Geslaagde optredens van diverse acteurs verder, ook in diverse stadia van overtrokkenheid overigens. De voor vele horrorfans niet onbekende Michael Cough geeft perfect gestalte aan de bezeten en getikte Dr. Storm. Robin Askwith, Vanessa Shaw en Kurt Christian komen als de jeugdige Jason, Judy en Abraham niet altijd even overtuigend over, maar hun enthousiasme vergoedt veel en hun optredens komen binnen de bizarre sfeer die deze gehele productie kenmerkt juist des te passender over. Ook een degelijk optreden van Ellen Pollock als Judy’s kille en ondoorgrondelijke tante Harris, en vooral ook een glansrol van Skip Martin als de dwerg Frederick die zowel met zijn afkeer- als sympathiewekkend optreden voor een groot deel de show weet te stelen.

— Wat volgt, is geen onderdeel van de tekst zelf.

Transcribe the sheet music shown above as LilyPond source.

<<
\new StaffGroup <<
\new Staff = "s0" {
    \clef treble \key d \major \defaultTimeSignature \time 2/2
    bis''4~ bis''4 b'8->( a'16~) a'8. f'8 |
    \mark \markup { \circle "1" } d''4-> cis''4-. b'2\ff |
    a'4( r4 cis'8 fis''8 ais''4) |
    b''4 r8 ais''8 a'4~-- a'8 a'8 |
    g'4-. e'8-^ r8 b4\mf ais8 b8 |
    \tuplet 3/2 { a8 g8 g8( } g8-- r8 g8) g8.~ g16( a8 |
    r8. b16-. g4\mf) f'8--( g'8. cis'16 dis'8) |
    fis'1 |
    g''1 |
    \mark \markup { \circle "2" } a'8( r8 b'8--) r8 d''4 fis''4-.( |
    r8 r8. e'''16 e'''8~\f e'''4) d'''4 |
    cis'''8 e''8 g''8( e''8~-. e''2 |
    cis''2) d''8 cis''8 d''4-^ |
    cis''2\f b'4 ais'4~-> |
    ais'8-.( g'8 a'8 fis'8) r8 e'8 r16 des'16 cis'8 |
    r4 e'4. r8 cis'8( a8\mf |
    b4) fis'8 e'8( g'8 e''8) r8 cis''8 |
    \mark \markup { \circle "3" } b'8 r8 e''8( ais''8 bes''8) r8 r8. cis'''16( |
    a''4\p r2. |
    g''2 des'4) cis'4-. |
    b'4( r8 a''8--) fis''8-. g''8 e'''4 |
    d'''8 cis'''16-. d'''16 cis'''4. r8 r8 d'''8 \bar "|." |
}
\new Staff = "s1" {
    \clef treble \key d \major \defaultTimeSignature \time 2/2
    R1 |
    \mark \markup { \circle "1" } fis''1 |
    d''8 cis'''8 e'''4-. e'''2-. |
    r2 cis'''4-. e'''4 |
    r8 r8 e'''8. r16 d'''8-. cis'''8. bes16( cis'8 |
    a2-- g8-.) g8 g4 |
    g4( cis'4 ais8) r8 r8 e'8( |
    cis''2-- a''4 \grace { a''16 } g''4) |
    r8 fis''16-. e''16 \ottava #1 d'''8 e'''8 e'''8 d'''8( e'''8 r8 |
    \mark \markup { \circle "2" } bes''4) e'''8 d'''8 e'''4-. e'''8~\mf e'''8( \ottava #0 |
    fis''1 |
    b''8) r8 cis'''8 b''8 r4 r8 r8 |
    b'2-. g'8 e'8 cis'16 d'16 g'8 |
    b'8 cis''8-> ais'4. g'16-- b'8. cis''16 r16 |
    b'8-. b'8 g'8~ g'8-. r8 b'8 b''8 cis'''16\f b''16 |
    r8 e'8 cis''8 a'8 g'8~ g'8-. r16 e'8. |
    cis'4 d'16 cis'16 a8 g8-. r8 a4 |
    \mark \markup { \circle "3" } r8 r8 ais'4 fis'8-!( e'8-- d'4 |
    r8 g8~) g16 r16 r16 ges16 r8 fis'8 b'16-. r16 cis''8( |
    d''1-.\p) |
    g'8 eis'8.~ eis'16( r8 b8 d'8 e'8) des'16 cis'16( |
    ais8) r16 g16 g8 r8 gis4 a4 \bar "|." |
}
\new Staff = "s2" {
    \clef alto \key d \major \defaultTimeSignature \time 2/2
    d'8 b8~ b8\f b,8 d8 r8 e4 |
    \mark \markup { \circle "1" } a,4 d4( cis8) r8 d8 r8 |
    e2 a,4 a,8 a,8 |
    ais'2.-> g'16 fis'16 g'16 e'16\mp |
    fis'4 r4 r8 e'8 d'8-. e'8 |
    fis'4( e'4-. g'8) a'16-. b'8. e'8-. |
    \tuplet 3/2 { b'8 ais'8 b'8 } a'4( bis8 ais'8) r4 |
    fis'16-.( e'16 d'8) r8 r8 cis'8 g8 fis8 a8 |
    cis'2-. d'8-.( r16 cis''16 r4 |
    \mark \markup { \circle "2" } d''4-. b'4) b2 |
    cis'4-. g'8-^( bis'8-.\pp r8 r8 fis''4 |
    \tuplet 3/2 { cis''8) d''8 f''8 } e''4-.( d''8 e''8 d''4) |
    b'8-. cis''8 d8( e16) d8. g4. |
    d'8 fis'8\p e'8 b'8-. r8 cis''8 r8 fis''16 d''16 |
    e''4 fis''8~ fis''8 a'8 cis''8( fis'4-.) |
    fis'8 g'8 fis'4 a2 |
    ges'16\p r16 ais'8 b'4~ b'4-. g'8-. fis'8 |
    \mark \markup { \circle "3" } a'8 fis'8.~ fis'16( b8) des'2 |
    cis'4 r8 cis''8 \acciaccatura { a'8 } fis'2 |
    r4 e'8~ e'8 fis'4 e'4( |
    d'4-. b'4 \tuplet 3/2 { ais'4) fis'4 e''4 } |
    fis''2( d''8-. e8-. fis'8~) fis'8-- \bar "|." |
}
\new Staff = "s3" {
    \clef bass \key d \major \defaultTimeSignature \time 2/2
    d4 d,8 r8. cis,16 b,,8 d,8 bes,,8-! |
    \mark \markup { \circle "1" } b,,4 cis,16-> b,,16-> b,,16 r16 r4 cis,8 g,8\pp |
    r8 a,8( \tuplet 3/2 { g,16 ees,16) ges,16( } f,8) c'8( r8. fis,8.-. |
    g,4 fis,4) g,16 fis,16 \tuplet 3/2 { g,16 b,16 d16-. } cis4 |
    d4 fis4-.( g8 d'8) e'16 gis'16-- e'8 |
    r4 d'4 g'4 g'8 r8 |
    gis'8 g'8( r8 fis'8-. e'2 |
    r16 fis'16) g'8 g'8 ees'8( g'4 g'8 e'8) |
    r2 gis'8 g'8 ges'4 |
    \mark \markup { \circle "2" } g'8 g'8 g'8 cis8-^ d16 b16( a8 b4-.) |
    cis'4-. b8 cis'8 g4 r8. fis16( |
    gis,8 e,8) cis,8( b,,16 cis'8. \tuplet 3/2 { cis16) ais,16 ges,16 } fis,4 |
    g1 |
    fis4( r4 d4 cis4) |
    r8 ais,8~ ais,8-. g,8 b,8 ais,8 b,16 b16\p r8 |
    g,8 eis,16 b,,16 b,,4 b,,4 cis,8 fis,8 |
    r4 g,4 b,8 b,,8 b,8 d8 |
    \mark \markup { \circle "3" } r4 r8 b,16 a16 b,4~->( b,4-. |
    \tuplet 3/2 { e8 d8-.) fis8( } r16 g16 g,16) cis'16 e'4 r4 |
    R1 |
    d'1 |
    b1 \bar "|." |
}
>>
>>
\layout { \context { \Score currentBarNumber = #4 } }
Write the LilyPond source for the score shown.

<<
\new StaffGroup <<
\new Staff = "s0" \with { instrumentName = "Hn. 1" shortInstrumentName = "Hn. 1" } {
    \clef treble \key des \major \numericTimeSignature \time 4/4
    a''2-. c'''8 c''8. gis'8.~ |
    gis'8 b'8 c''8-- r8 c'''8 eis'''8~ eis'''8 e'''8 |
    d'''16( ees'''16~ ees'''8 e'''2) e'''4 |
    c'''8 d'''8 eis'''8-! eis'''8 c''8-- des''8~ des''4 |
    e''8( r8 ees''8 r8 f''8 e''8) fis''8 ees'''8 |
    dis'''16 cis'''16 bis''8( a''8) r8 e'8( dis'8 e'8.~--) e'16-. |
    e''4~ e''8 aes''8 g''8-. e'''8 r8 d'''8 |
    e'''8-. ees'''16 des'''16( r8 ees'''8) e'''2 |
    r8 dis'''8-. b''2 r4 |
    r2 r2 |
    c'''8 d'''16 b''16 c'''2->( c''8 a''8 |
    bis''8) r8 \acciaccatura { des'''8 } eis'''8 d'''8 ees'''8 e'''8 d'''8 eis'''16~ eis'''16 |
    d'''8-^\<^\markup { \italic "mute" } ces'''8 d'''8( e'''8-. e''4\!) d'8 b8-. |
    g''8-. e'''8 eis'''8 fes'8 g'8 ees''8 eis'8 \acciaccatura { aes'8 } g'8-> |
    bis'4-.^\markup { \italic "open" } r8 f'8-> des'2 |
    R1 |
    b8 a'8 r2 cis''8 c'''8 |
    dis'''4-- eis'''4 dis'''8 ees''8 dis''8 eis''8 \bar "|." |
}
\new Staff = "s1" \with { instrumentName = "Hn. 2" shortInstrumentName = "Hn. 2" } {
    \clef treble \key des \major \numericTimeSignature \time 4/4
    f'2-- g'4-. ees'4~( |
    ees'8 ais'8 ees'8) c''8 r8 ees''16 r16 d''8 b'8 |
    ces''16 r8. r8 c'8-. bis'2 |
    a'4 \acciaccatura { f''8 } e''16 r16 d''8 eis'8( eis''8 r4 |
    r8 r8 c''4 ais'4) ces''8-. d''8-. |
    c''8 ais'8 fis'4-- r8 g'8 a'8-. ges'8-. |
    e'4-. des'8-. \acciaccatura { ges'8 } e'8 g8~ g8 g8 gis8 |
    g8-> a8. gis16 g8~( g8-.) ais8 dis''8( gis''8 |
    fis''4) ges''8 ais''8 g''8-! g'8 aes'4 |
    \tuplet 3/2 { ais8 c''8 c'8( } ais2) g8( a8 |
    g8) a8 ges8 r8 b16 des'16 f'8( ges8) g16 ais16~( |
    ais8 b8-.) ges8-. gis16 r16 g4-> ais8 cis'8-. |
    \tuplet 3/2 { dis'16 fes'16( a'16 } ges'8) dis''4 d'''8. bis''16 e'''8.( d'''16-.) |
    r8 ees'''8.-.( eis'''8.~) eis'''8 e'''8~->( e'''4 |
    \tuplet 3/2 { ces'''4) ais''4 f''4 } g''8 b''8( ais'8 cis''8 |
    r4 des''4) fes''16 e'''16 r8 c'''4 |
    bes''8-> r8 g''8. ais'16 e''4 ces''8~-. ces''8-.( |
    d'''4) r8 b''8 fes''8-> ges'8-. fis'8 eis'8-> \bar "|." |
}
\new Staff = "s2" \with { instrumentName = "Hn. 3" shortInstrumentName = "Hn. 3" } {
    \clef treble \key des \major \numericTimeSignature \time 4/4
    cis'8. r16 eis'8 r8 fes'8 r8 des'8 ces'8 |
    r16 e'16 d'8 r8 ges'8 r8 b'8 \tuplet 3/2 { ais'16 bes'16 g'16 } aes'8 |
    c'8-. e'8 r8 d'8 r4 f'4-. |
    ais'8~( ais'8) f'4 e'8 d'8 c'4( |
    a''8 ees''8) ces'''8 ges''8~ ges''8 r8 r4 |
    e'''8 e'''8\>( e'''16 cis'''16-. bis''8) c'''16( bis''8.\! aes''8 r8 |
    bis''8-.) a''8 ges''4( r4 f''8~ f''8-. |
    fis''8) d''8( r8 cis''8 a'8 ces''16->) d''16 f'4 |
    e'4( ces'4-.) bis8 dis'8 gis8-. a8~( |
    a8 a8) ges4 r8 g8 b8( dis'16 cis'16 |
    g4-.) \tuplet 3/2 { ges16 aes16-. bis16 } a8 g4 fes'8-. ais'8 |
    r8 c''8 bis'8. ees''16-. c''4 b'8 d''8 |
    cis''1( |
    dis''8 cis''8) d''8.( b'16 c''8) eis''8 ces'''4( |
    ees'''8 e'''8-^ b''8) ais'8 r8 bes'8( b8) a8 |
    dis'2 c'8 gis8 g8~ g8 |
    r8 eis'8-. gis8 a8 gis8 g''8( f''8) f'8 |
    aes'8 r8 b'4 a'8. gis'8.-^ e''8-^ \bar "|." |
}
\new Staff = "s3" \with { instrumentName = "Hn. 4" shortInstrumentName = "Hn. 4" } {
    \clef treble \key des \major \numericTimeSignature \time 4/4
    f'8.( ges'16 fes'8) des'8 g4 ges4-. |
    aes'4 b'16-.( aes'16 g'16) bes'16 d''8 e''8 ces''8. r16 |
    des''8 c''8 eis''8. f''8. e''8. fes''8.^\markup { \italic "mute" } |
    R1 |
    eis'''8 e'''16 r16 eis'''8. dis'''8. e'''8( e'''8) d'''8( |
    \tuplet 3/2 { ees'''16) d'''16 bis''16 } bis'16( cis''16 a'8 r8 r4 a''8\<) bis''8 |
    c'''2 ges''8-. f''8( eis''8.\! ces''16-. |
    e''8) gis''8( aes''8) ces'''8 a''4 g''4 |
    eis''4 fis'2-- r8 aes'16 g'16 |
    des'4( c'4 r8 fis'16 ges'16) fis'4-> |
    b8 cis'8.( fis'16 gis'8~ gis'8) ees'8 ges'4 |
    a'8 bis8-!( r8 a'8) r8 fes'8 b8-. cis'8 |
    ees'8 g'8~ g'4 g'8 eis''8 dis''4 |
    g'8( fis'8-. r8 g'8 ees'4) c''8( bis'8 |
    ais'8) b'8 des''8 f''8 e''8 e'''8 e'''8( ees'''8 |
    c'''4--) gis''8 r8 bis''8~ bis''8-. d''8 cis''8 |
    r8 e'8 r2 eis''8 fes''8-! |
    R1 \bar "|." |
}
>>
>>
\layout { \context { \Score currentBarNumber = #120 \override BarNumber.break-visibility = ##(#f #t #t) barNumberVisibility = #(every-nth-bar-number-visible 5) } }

Een horror-rariteit, deze film. Zo overdreven uitgewerkt dat het in termen van werkelijk effectieve horror niet datgene biedt wat er grond van de titel wellicht van verwacht zou worden. Een film ook waarbij menig kijker zich wellicht zal afvragen of het hier nu gaat om vermakelijke horror of een op te veel fronten amateuristisch en overspannen vormgegeven productie. De uiteindelijke conclusie kan niet anders luiden dan dat deze film niet als een serieus horrorproduct is te beschouwen, zichzelf ook overduidelijk niet serieus neemt en dat dit ook precies de bedoeling van de filmmakers is geweest. Maar hoe dan ook is het een en ander wel dusdanig uitgewerkt dat deze ‘Horror Hospital’ genoeg entertainment biedt om de aandacht van begin tot einde vast te houden en daarom, en zeker door de liefhebbers van campy horror, niet gemist mag worden.